Method for Calculation of PWM-Induced Iron Losses in Laminated Steel Based on Material Characterization Under DC Biased Magnetization

The transition from sinusoidal to pulse width-modulated (PWM) voltage excitation introduces high-frequency ripple, generating small remagnetization cycles within the main magnetization cycle and increasing total iron losses. Soft magnetic materials are essential for constructing many electrical devices, and accurate loss data are critical for reliable design and thermal dimensioning. However, magnetic material data are typically available only under sinusoidal excitation, and there is no generally accepted method for calculating PWM-induced losses during the design phase.

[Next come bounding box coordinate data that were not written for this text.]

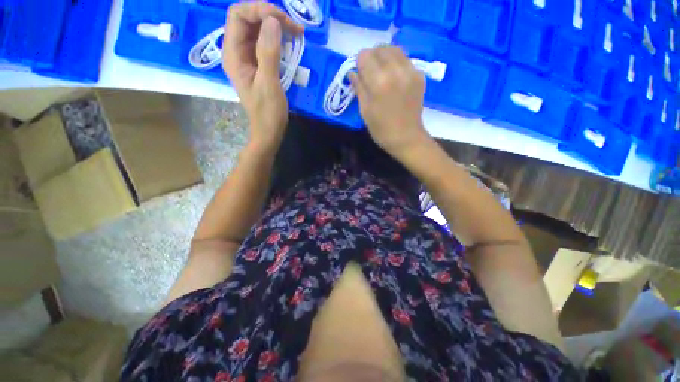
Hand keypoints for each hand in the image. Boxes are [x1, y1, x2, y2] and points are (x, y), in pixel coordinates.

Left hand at [222, 2, 303, 150]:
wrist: (269, 131)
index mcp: (233, 54)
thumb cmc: (268, 112)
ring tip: (295, 32)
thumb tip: (273, 20)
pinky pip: (265, 42)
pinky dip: (277, 38)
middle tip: (293, 26)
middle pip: (247, 19)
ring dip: (275, 26)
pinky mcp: (257, 64)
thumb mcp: (269, 83)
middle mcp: (236, 51)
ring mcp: (247, 57)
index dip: (258, 10)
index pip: (238, 15)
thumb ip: (268, 52)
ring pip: (257, 29)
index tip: (282, 21)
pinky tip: (290, 42)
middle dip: (269, 16)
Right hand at [350, 46, 430, 157]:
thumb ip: (359, 87)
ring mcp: (410, 71)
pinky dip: (397, 64)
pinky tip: (395, 79)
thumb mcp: (364, 110)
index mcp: (379, 81)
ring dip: (385, 57)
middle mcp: (396, 70)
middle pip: (380, 48)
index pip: (365, 55)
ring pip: (395, 50)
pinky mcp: (420, 75)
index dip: (360, 63)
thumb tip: (352, 72)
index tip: (360, 75)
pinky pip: (405, 60)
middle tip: (371, 73)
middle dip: (372, 57)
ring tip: (383, 73)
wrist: (406, 138)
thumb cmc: (381, 129)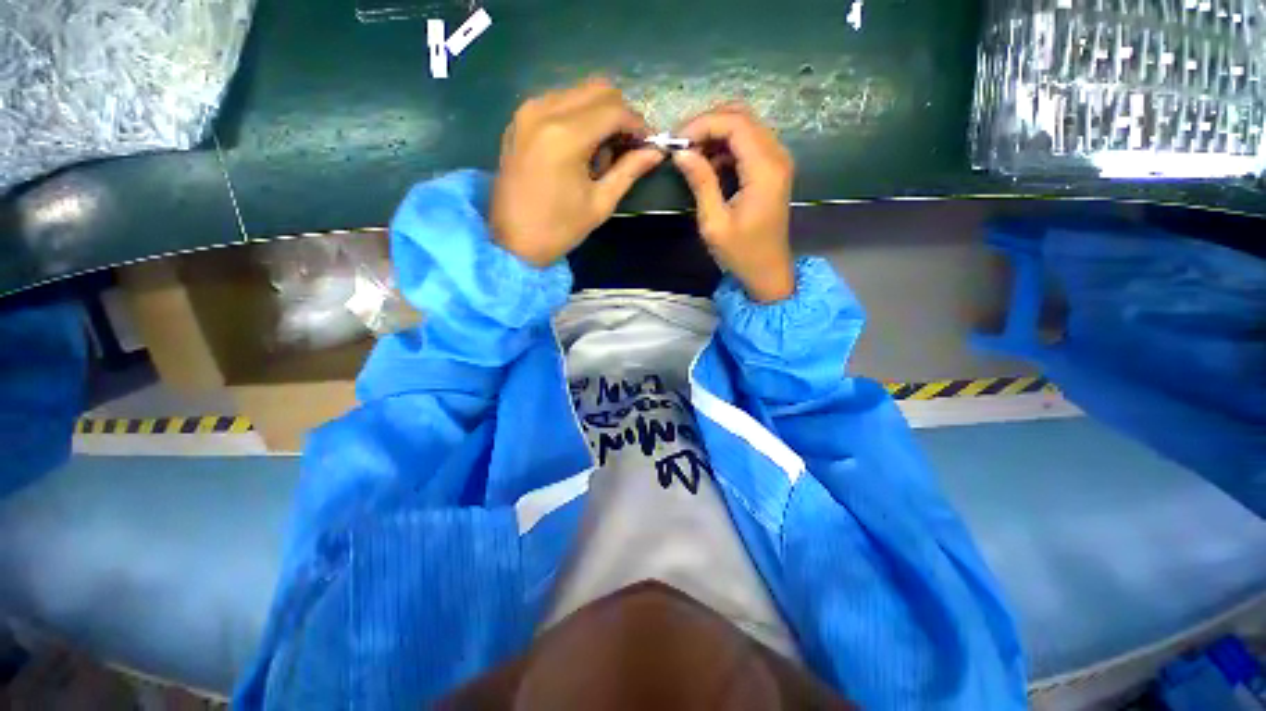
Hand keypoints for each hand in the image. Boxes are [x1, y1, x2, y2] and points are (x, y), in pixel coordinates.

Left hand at [492, 78, 664, 266]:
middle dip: (620, 115)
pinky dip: (577, 116)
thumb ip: (629, 171)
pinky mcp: (519, 119)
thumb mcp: (600, 203)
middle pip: (597, 90)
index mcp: (565, 136)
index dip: (638, 124)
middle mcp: (544, 111)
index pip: (614, 110)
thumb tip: (656, 152)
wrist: (513, 242)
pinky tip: (580, 148)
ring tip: (602, 153)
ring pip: (578, 92)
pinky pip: (558, 102)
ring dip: (599, 115)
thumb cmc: (559, 229)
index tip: (649, 144)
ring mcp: (527, 111)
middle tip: (627, 147)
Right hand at [672, 105, 795, 302]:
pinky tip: (708, 165)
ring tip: (690, 155)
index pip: (735, 124)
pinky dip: (725, 147)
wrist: (768, 270)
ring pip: (745, 126)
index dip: (702, 124)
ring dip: (715, 134)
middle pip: (742, 117)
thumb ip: (700, 183)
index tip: (675, 141)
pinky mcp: (772, 169)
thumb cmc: (741, 253)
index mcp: (764, 169)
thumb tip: (680, 152)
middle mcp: (777, 156)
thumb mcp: (714, 223)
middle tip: (680, 145)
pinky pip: (748, 143)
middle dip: (707, 124)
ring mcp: (777, 161)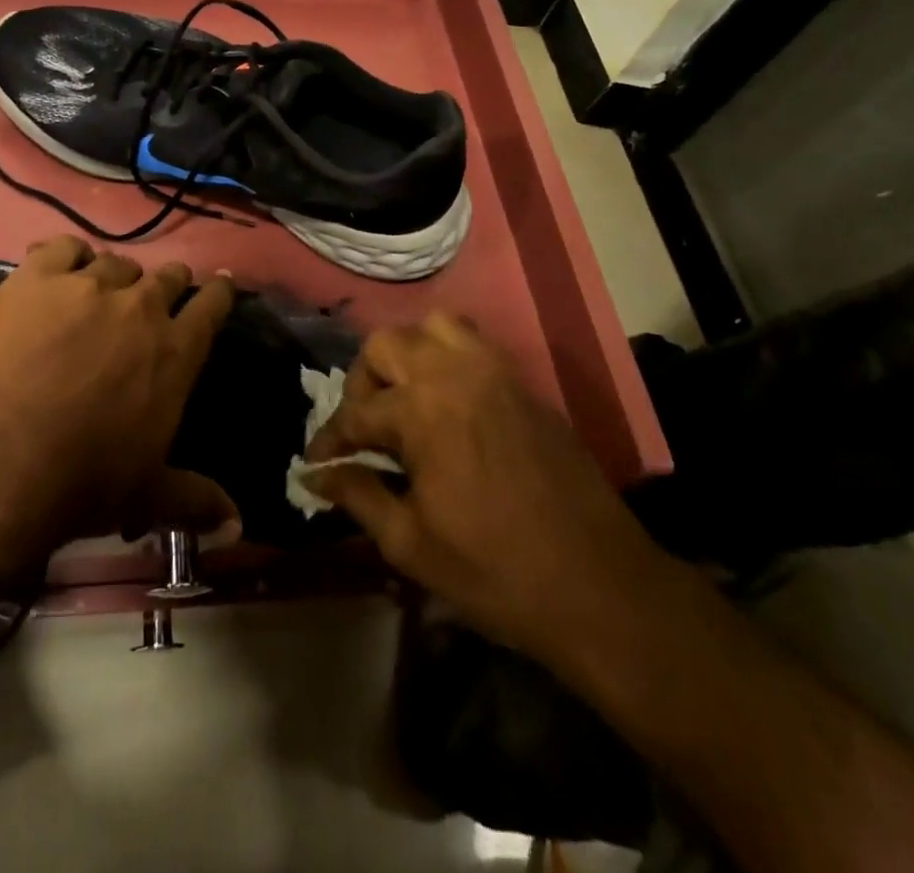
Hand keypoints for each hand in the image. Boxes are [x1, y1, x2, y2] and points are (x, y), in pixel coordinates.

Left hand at [0, 235, 237, 549]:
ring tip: (98, 293)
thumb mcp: (148, 494)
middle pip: (166, 276)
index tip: (217, 285)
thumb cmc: (85, 479)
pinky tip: (59, 272)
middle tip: (151, 301)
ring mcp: (89, 286)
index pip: (213, 303)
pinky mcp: (38, 279)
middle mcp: (141, 307)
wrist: (3, 460)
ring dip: (114, 277)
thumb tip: (238, 523)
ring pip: (115, 262)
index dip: (218, 291)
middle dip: (166, 285)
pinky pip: (61, 247)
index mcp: (177, 351)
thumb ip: (196, 500)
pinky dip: (65, 257)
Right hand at [305, 313, 673, 665]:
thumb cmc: (495, 570)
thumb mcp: (411, 543)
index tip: (315, 463)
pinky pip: (474, 346)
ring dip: (408, 355)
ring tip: (405, 400)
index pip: (356, 412)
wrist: (599, 586)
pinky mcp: (523, 385)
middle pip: (386, 345)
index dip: (329, 440)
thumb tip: (314, 476)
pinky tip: (447, 405)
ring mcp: (495, 373)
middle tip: (363, 427)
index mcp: (423, 410)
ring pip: (434, 327)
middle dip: (362, 382)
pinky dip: (447, 359)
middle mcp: (455, 374)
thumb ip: (358, 496)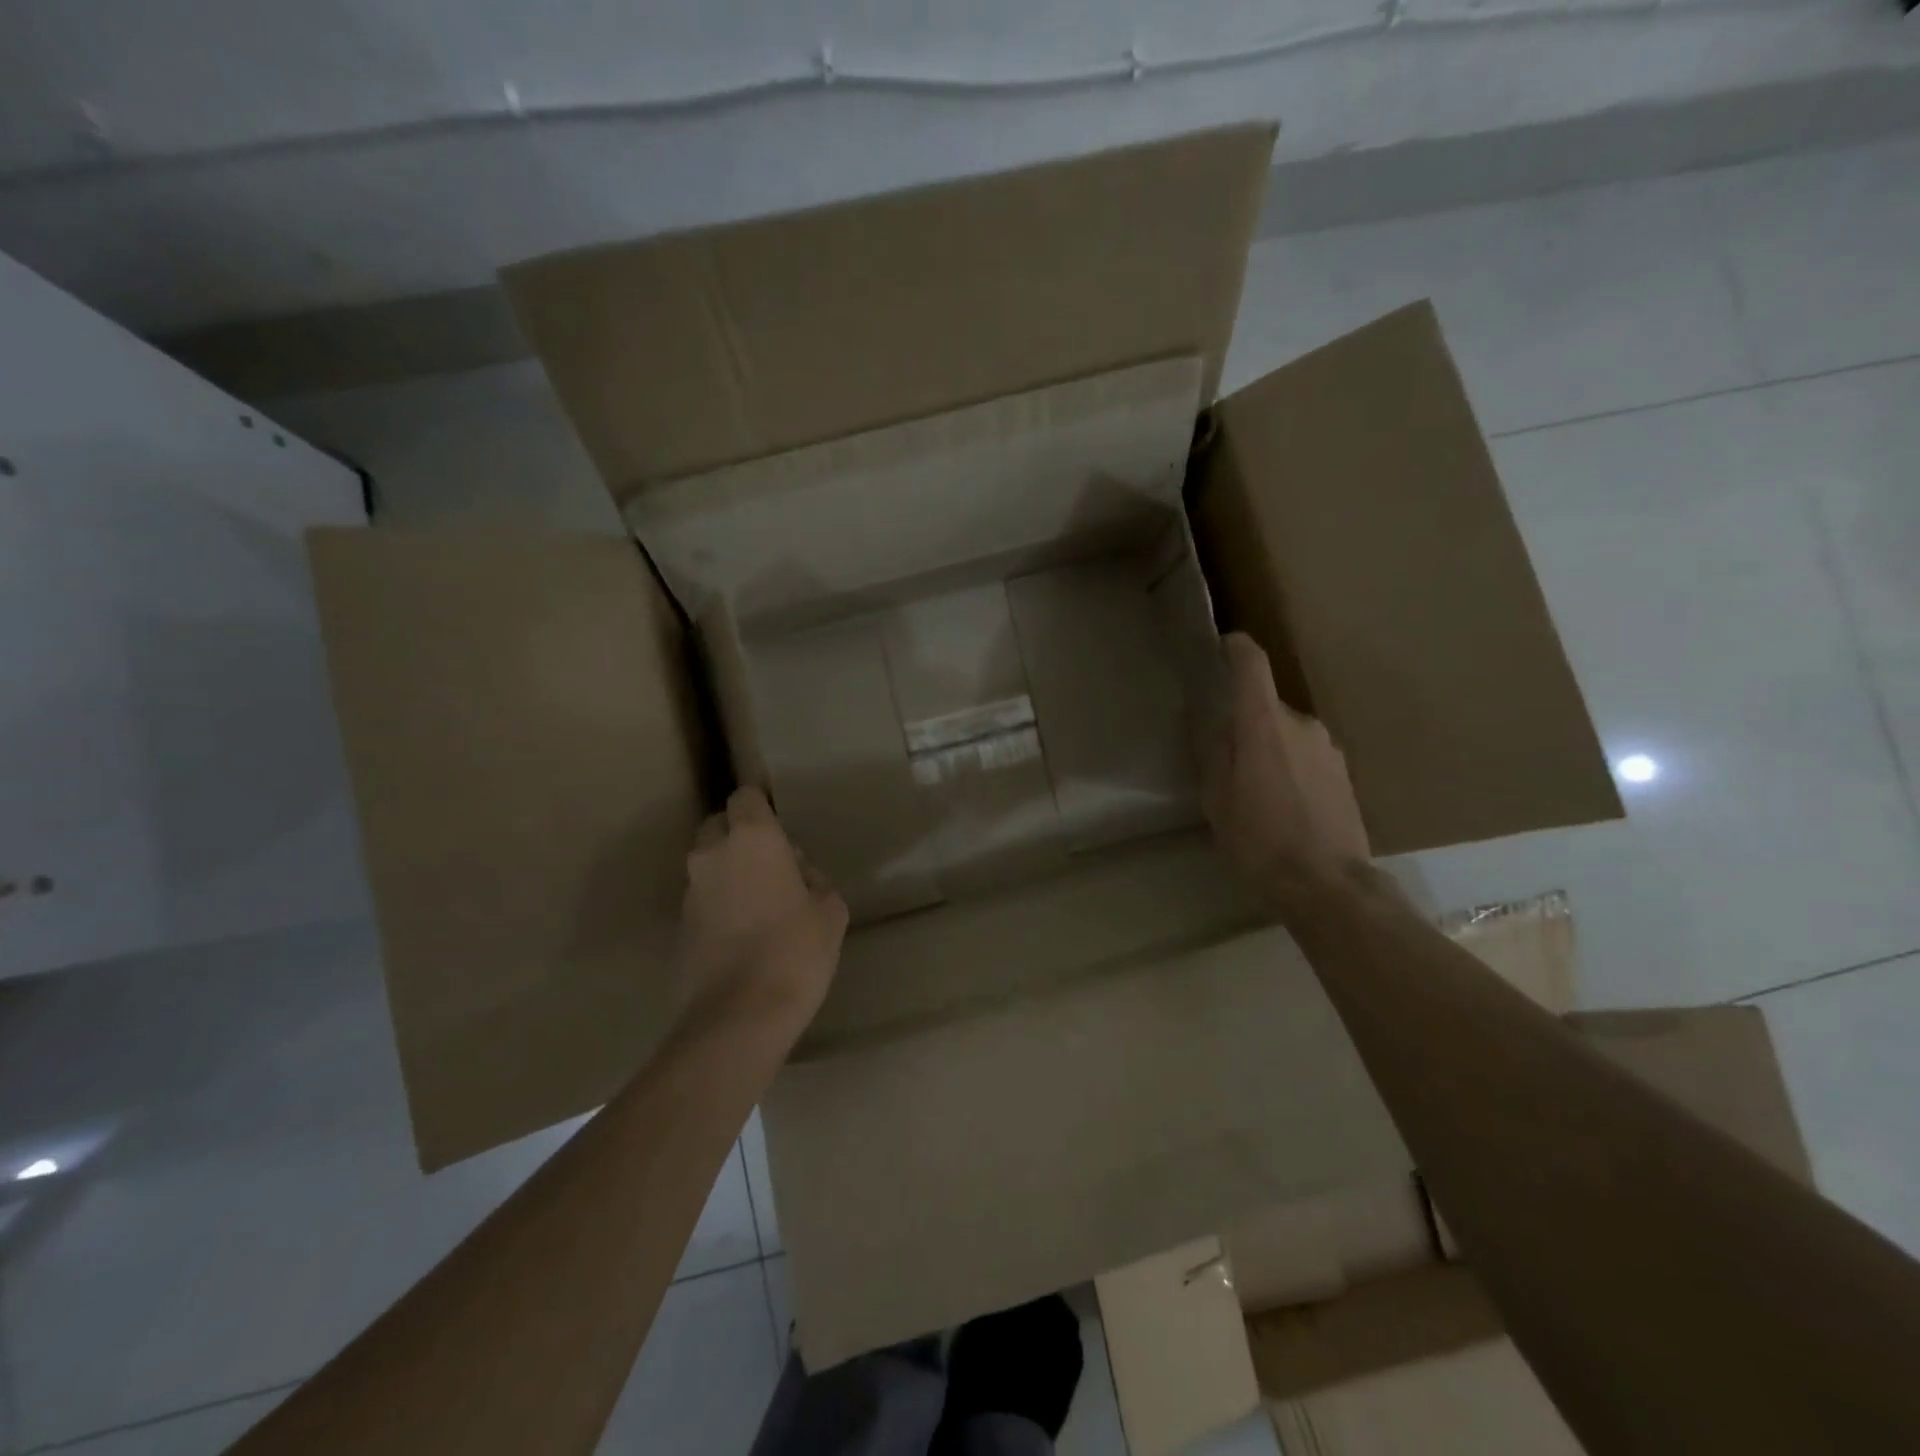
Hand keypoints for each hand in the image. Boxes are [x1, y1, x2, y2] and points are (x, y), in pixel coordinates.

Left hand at [678, 787, 849, 1032]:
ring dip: (727, 870)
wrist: (739, 1016)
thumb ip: (814, 879)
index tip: (779, 824)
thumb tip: (798, 872)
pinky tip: (741, 930)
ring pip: (708, 863)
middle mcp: (712, 853)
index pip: (746, 796)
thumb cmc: (796, 951)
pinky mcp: (678, 924)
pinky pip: (701, 897)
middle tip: (770, 862)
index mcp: (752, 838)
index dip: (761, 806)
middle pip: (719, 825)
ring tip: (757, 900)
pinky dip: (718, 902)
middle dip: (739, 834)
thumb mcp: (830, 911)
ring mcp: (690, 889)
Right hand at [1203, 633, 1370, 894]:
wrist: (1327, 884)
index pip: (1252, 664)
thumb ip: (1211, 752)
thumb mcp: (1217, 799)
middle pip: (1265, 705)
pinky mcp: (1344, 772)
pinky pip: (1306, 754)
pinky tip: (1282, 804)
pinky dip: (1289, 766)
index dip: (1236, 648)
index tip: (1222, 646)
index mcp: (1263, 724)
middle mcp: (1301, 723)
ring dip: (1268, 747)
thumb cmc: (1259, 840)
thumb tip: (1210, 721)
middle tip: (1223, 757)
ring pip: (1287, 732)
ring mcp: (1328, 747)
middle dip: (1243, 721)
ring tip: (1254, 789)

To address this issue, loss measurements under DC-biased magnetization were performed on laminated ring cores, and the data were collected in the form of three-dimensional (3D) loss maps defined by the variables $\Delta B$, ${\displaystyle \frac{\mathrm{d}B}{\mathrm{d}t}}$ and $B_{\mathrm{bias}}$. Based on these maps, a method referred to as 3DLMB is proposed to calculate the contribution of PWM-induced losses to total iron losses by comparing minor-loop variables obtained from AC excitation with those measured under DC bias conditions. The method is experimentally validated on three ring cores with different geometrical parameters, showing agreement between calculated and measured total AC losses within ±5% over a range of switching frequencies. The reported agreement applies to the investigated M400-50A material, ring-core geometries, and operating range, while applying it to other materials or geometries requires constructing the corresponding DC-bias 3D loss map.